▸ WORK REQUIRED
Find each line in the records that contains the string "raciones" and copy those lines. Case counts.

▸ DATA SUPPLIED

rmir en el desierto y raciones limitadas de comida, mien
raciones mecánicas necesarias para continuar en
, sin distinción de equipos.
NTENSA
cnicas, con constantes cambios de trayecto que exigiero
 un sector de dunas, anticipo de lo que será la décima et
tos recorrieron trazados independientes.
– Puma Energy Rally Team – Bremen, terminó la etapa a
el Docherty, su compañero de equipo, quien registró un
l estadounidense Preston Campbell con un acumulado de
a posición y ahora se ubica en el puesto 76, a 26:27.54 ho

---

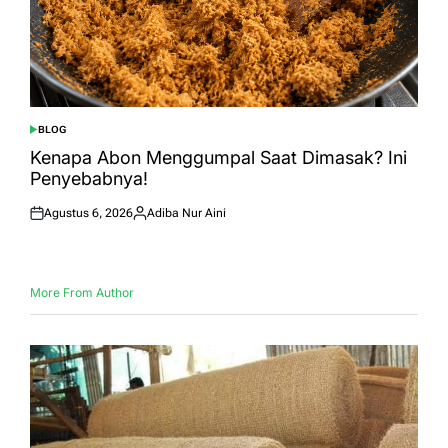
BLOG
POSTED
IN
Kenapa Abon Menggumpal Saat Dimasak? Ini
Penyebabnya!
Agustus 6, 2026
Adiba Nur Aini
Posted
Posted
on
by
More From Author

* * *

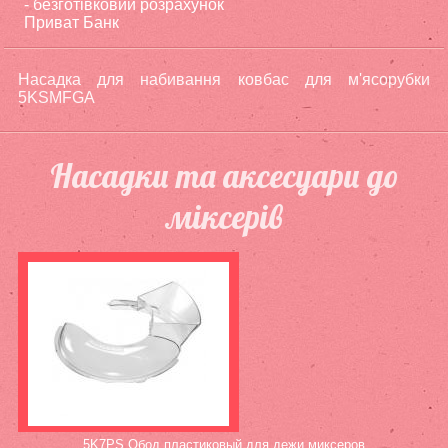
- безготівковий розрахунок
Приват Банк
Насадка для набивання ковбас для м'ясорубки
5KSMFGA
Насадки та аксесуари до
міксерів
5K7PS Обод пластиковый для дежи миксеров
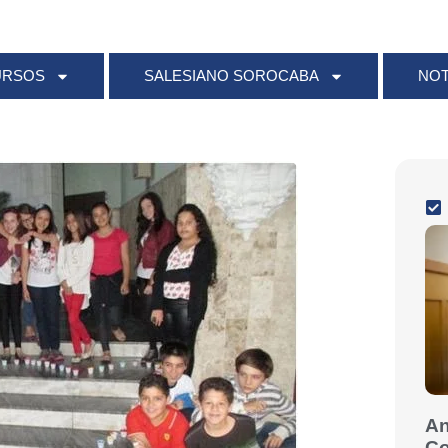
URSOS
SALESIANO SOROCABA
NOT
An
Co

▸ SOLUTION
rmir en el desierto y raciones limitadas de comida, mien
raciones mecánicas necesarias para continuar en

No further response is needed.